Problem to work on: Reproduce the whole of the data exactly.

Input data:
%%

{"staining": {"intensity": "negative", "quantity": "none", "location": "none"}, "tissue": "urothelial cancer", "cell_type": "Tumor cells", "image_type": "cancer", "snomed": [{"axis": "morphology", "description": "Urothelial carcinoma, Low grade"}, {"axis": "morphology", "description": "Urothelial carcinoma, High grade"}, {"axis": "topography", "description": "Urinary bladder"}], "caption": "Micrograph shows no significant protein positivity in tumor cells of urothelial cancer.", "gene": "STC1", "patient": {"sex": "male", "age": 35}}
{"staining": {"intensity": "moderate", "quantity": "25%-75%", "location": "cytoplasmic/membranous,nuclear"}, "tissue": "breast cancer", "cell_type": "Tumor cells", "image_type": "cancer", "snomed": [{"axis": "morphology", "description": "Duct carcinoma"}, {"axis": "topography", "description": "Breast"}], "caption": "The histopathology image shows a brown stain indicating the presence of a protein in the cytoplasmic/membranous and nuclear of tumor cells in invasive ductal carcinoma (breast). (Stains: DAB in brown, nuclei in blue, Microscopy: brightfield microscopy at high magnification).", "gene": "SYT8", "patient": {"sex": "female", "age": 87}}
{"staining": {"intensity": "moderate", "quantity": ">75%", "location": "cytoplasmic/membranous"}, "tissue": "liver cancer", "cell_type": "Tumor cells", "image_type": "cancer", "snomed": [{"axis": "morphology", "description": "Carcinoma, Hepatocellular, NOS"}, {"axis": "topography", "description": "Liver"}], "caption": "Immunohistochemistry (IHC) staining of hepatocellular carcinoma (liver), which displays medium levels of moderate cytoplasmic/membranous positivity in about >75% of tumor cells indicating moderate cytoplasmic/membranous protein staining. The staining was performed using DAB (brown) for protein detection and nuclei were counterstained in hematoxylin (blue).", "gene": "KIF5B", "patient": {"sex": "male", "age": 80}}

%%

Answer to this task:
{"staining": {"intensity": "negative", "quantity": "none", "location": "none"}, "tissue": "urothelial cancer", "cell_type": "Tumor cells", "image_type": "cancer", "snomed": [{"axis": "morphology", "description": "Urothelial carcinoma, Low grade"}, {"axis": "morphology", "description": "Urothelial carcinoma, High grade"}, {"axis": "topography", "description": "Urinary bladder"}], "caption": "Micrograph shows no significant protein positivity in tumor cells of urothelial cancer.", "gene": "STC1", "patient": {"sex": "male", "age": 35}}
{"staining": {"intensity": "moderate", "quantity": "25%-75%", "location": "cytoplasmic/membranous,nuclear"}, "tissue": "breast cancer", "cell_type": "Tumor cells", "image_type": "cancer", "snomed": [{"axis": "morphology", "description": "Duct carcinoma"}, {"axis": "topography", "description": "Breast"}], "caption": "The histopathology image shows a brown stain indicating the presence of a protein in the cytoplasmic/membranous and nuclear of tumor cells in invasive ductal carcinoma (breast). (Stains: DAB in brown, nuclei in blue, Microscopy: brightfield microscopy at high magnification).", "gene": "SYT8", "patient": {"sex": "female", "age": 87}}
{"staining": {"intensity": "moderate", "quantity": ">75%", "location": "cytoplasmic/membranous"}, "tissue": "liver cancer", "cell_type": "Tumor cells", "image_type": "cancer", "snomed": [{"axis": "morphology", "description": "Carcinoma, Hepatocellular, NOS"}, {"axis": "topography", "description": "Liver"}], "caption": "Immunohistochemistry (IHC) staining of hepatocellular carcinoma (liver), which displays medium levels of moderate cytoplasmic/membranous positivity in about >75% of tumor cells indicating moderate cytoplasmic/membranous protein staining. The staining was performed using DAB (brown) for protein detection and nuclei were counterstained in hematoxylin (blue).", "gene": "KIF5B", "patient": {"sex": "male", "age": 80}}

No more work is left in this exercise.